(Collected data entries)
++++++++

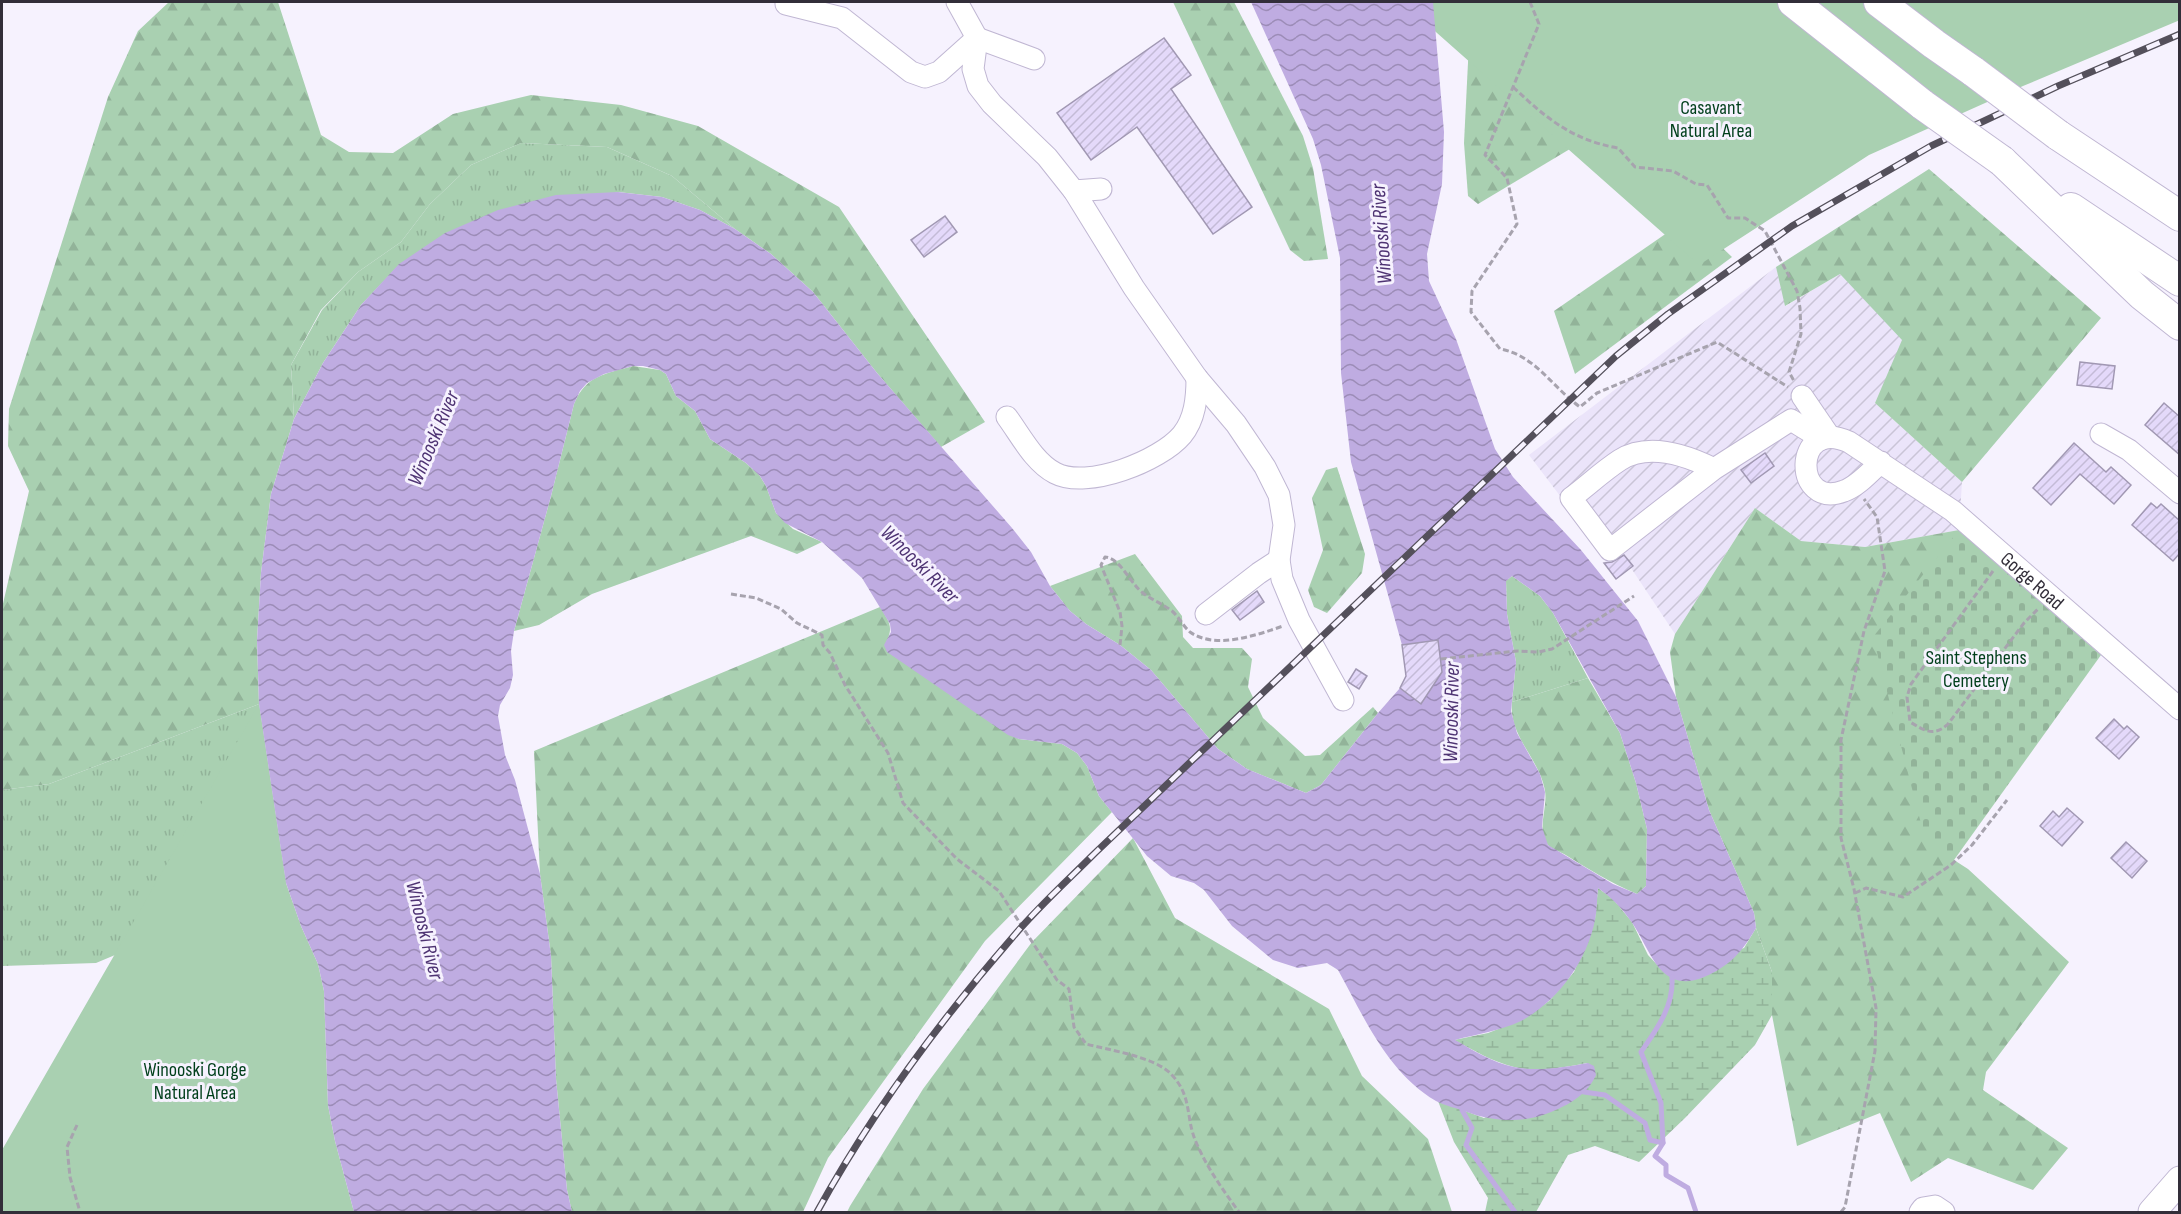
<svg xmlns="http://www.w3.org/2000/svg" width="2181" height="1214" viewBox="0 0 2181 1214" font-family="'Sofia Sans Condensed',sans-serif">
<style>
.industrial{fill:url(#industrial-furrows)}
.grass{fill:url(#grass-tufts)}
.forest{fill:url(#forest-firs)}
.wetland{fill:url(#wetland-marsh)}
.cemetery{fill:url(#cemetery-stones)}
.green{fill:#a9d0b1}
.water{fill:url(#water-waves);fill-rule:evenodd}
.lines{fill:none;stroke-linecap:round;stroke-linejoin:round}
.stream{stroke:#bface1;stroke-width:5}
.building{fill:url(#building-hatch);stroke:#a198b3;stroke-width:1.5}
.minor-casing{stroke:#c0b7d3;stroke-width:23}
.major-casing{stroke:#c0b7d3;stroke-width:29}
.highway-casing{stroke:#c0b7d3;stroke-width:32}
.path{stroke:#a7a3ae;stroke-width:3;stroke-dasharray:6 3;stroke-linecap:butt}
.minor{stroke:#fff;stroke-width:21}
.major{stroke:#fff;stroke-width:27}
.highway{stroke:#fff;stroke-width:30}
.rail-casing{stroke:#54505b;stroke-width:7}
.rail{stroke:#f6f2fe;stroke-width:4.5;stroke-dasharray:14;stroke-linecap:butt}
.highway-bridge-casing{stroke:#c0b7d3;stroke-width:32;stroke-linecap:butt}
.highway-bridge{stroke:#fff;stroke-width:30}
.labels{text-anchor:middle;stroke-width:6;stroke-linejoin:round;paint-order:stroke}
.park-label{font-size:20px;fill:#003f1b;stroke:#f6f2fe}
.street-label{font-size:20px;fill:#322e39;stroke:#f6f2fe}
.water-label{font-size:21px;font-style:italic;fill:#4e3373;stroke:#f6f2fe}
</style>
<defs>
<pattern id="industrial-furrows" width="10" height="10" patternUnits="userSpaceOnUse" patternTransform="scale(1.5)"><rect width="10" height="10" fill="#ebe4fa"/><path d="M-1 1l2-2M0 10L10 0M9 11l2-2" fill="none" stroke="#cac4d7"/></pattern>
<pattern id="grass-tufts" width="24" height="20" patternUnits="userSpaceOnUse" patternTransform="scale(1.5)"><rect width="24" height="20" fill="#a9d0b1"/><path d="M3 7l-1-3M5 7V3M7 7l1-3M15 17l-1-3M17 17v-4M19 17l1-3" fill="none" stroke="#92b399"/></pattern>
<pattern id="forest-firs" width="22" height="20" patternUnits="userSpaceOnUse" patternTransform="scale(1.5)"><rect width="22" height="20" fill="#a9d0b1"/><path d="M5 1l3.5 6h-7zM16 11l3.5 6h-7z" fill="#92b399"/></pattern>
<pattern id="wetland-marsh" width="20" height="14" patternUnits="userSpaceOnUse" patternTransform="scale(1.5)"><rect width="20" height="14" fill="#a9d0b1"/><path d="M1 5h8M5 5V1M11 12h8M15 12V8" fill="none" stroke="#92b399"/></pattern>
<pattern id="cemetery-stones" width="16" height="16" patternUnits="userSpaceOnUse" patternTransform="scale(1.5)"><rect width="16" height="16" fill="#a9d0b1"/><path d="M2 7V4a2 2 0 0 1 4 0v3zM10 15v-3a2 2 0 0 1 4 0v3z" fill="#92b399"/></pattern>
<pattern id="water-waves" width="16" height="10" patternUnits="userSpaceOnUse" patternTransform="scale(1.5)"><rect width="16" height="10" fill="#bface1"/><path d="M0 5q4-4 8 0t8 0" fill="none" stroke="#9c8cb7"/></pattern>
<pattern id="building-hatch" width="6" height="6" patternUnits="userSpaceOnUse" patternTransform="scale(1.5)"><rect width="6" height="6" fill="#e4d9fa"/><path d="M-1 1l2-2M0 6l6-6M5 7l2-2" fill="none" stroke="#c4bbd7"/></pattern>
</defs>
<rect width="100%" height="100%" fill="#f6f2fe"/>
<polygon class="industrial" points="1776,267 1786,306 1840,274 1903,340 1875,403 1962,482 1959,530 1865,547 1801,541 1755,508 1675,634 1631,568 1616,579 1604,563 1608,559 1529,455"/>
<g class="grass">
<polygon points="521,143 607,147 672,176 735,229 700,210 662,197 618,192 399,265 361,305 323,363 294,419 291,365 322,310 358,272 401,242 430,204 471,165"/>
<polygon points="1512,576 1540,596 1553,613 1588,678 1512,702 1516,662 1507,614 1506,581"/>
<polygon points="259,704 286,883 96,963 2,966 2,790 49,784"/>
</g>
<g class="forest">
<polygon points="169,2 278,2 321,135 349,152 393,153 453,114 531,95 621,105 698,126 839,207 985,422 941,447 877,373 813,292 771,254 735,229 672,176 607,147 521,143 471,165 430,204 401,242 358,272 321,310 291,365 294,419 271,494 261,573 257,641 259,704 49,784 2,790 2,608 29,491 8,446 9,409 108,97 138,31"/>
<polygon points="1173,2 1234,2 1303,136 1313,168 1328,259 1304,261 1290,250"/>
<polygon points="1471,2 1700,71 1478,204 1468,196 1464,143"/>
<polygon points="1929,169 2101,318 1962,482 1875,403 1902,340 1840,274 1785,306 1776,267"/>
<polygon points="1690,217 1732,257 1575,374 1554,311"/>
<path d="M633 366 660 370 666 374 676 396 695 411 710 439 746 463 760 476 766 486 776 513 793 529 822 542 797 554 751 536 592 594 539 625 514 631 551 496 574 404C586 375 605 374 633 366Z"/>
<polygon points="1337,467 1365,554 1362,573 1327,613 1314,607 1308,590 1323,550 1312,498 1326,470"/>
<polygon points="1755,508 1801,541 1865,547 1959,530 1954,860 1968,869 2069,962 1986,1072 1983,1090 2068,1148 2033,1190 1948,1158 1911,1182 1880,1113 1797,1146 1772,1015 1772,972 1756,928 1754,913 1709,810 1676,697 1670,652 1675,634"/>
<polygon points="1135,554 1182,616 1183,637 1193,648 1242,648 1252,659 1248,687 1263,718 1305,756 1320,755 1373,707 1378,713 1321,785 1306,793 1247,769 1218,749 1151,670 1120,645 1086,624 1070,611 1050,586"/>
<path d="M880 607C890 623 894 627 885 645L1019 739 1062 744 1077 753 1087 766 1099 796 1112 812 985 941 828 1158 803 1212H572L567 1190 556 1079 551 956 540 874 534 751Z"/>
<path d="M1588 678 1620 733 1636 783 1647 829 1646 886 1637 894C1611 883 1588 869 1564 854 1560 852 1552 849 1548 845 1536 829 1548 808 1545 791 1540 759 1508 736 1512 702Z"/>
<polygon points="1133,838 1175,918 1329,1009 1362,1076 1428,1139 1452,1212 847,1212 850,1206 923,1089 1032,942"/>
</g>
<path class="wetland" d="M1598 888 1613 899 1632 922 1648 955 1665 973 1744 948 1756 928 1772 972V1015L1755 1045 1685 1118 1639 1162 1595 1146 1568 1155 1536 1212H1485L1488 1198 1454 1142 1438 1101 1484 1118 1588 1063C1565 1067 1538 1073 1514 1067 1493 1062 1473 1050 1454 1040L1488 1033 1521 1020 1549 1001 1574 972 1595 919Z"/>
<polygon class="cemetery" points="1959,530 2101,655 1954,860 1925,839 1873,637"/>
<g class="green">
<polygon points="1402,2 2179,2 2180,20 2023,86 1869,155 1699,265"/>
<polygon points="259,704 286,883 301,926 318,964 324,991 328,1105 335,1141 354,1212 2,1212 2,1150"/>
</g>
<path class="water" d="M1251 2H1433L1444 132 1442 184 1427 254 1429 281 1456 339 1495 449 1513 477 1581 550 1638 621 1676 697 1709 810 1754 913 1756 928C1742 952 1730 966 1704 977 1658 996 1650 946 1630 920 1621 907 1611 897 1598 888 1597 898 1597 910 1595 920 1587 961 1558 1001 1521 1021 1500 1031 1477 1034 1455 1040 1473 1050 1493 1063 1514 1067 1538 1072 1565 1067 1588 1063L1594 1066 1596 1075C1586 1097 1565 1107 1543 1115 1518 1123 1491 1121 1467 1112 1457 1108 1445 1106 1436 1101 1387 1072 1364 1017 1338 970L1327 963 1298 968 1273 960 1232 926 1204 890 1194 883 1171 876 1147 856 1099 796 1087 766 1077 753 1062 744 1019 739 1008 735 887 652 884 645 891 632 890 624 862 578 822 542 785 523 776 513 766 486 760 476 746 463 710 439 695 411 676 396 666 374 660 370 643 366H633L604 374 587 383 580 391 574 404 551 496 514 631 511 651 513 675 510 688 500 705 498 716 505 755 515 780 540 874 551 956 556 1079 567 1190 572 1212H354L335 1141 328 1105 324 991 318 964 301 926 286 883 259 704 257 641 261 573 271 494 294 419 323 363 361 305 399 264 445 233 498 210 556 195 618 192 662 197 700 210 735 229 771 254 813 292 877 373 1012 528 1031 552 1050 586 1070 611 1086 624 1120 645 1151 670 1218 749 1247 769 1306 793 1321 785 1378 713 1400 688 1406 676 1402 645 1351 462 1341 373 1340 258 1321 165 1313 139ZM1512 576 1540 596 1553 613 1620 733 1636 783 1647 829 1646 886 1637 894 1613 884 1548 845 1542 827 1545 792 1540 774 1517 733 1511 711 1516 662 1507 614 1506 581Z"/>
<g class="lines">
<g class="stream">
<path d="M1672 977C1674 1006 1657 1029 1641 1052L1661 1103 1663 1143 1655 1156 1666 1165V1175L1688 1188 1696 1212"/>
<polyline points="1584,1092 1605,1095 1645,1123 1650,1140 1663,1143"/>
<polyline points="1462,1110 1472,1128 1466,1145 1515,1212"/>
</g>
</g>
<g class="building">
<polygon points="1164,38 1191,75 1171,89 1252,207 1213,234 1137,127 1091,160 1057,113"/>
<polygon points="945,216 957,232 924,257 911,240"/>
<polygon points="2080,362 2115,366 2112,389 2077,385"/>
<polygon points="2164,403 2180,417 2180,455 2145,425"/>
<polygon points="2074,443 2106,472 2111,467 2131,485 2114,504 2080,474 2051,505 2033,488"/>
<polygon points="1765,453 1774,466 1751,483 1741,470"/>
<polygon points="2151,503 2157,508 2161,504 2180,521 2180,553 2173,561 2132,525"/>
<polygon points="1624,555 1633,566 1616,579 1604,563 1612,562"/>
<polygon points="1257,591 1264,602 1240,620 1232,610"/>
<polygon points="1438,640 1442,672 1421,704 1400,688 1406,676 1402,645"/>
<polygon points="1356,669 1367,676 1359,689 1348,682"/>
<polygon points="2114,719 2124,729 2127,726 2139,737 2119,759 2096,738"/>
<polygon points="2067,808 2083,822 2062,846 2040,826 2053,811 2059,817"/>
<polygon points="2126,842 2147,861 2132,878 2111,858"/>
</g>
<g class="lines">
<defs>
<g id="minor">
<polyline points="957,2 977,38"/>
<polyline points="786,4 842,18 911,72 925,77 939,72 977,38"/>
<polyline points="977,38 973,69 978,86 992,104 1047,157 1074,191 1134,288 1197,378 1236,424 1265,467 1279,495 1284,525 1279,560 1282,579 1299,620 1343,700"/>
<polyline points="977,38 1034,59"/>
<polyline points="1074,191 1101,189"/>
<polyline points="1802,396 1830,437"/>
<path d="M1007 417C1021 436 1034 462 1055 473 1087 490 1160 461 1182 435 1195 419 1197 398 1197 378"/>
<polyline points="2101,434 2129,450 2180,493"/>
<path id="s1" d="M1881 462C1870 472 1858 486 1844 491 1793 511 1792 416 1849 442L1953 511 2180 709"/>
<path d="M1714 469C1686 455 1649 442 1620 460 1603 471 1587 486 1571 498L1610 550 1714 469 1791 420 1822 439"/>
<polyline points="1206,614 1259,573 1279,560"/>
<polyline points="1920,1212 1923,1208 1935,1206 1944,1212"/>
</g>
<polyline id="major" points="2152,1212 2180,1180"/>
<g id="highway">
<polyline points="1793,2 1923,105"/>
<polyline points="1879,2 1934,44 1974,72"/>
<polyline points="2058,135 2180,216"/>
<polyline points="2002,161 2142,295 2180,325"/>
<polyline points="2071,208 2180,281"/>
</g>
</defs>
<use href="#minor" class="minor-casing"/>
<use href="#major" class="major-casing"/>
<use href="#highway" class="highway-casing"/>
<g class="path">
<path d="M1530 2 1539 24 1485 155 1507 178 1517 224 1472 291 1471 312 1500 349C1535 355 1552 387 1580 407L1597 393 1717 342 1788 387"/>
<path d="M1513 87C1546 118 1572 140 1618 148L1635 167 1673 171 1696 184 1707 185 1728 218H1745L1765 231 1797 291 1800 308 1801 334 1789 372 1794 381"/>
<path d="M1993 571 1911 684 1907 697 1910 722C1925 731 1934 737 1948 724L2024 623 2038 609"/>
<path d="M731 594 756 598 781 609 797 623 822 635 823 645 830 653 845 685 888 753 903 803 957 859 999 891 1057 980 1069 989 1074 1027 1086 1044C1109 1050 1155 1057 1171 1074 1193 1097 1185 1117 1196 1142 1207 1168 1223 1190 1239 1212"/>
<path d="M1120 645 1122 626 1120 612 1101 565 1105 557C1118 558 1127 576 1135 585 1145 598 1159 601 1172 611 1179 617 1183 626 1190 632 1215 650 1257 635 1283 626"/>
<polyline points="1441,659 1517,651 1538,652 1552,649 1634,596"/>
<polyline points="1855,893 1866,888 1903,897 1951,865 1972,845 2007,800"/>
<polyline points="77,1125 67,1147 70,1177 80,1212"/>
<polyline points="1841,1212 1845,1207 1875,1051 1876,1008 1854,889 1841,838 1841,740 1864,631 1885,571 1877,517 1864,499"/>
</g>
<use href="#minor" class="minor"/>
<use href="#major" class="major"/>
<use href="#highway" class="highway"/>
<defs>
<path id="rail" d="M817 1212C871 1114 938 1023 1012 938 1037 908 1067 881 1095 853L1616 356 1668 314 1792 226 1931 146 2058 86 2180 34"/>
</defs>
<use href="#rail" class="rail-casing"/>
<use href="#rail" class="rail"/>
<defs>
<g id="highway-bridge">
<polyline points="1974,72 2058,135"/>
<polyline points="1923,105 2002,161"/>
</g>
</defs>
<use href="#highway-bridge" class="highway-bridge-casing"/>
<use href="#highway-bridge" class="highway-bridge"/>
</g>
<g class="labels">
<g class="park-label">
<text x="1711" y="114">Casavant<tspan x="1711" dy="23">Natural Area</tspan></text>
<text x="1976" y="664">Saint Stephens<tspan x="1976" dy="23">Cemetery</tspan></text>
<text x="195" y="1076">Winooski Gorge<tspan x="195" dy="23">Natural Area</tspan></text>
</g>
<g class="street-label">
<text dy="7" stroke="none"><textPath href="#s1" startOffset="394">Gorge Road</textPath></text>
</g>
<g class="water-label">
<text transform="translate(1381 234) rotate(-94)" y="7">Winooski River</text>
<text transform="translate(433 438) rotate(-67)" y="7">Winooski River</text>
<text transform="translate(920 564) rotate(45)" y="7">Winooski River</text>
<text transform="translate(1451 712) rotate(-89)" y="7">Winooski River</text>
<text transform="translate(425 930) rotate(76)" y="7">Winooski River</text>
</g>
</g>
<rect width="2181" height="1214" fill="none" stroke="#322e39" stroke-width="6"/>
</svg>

++++++++

▶ **WHAT IS REQUIRED**: Within the entries above, find every line where the string "dasharray" occurs, and copy it.

▶ **YOUR SOLUTION**:
.path{stroke:#a7a3ae;stroke-width:3;stroke-dasharray:6 3;stroke-linecap:butt}
.rail{stroke:#f6f2fe;stroke-width:4.5;stroke-dasharray:14;stroke-linecap:butt}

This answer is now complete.